BEGIN
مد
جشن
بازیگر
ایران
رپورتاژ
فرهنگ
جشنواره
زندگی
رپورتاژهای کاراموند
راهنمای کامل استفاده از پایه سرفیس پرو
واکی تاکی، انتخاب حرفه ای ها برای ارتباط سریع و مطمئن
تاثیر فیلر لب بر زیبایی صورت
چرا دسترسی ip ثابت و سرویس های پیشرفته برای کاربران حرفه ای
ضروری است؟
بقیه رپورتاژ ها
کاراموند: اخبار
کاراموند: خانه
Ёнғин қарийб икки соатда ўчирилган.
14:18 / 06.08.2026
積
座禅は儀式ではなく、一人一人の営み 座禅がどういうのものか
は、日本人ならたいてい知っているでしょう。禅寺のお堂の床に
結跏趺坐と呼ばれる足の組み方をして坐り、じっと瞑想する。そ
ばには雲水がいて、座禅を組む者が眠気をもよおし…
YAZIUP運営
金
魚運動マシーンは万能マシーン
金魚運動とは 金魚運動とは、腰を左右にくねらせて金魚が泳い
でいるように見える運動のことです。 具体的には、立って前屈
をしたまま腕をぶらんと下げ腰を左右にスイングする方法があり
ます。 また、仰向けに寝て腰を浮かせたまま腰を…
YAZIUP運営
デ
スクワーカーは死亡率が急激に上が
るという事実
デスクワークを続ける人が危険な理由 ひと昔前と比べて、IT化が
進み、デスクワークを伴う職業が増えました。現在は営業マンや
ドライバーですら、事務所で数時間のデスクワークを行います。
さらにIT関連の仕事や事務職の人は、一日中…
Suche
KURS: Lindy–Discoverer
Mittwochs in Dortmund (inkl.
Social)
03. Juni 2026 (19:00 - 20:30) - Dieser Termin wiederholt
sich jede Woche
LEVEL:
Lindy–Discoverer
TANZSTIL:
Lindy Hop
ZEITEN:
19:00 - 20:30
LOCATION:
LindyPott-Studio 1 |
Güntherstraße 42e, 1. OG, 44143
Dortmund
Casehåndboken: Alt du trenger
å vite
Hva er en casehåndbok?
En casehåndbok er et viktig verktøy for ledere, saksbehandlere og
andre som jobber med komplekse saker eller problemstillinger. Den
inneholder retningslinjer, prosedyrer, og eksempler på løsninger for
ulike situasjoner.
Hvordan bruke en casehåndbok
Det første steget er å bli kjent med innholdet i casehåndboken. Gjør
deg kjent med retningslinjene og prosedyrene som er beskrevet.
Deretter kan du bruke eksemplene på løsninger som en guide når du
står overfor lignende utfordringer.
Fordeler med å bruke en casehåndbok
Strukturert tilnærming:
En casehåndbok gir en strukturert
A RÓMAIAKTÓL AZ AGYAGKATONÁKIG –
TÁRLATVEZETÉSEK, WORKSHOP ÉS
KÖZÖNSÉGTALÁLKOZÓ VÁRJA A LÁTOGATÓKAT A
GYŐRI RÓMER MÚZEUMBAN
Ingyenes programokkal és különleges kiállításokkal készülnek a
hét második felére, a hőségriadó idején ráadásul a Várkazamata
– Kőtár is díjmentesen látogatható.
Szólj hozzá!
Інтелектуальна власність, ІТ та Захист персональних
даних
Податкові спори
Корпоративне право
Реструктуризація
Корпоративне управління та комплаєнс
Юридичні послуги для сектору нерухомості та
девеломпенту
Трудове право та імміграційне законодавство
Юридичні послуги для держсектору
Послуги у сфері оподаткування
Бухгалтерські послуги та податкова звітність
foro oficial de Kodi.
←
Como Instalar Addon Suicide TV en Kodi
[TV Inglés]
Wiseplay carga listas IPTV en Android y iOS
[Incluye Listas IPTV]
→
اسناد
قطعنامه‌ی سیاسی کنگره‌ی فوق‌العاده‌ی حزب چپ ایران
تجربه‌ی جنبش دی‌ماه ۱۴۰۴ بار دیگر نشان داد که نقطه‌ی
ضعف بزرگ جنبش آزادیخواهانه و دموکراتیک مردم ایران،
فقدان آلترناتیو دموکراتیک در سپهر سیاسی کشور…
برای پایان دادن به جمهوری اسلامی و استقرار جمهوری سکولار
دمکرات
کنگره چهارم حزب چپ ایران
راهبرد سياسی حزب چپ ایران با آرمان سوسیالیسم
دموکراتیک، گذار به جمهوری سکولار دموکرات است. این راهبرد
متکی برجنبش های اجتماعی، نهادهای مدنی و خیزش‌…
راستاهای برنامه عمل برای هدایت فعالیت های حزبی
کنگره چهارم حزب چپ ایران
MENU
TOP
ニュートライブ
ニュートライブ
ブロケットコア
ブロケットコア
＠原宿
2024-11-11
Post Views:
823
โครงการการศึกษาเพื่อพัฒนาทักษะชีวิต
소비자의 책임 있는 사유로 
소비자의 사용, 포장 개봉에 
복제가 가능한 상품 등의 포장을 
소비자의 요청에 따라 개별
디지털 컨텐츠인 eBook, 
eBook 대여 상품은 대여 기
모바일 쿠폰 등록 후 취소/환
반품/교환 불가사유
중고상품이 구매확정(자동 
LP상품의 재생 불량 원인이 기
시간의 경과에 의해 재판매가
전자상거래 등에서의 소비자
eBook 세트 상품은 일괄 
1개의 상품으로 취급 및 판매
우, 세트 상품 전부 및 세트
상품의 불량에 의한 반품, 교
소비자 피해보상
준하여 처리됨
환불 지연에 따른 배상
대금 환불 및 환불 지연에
END
PROBLEM DETAILS: Stop at the line containing "は、日本人ならたいてい知っているでしょう。禅寺のお堂の床に". Please print exactly every line before it from the start of the records, plus that line itself, and nothing else.

TASK RESULT:
مد
جشن
بازیگر
ایران
رپورتاژ
فرهنگ
جشنواره
زندگی
رپورتاژهای کاراموند
راهنمای کامل استفاده از پایه سرفیس پرو
واکی تاکی، انتخاب حرفه ای ها برای ارتباط سریع و مطمئن
تاثیر فیلر لب بر زیبایی صورت
چرا دسترسی ip ثابت و سرویس های پیشرفته برای کاربران حرفه ای
ضروری است؟
بقیه رپورتاژ ها
کاراموند: اخبار
کاراموند: خانه
Ёнғин қарийб икки соатда ўчирилган.
14:18 / 06.08.2026
積
座禅は儀式ではなく、一人一人の営み 座禅がどういうのものか
は、日本人ならたいてい知っているでしょう。禅寺のお堂の床に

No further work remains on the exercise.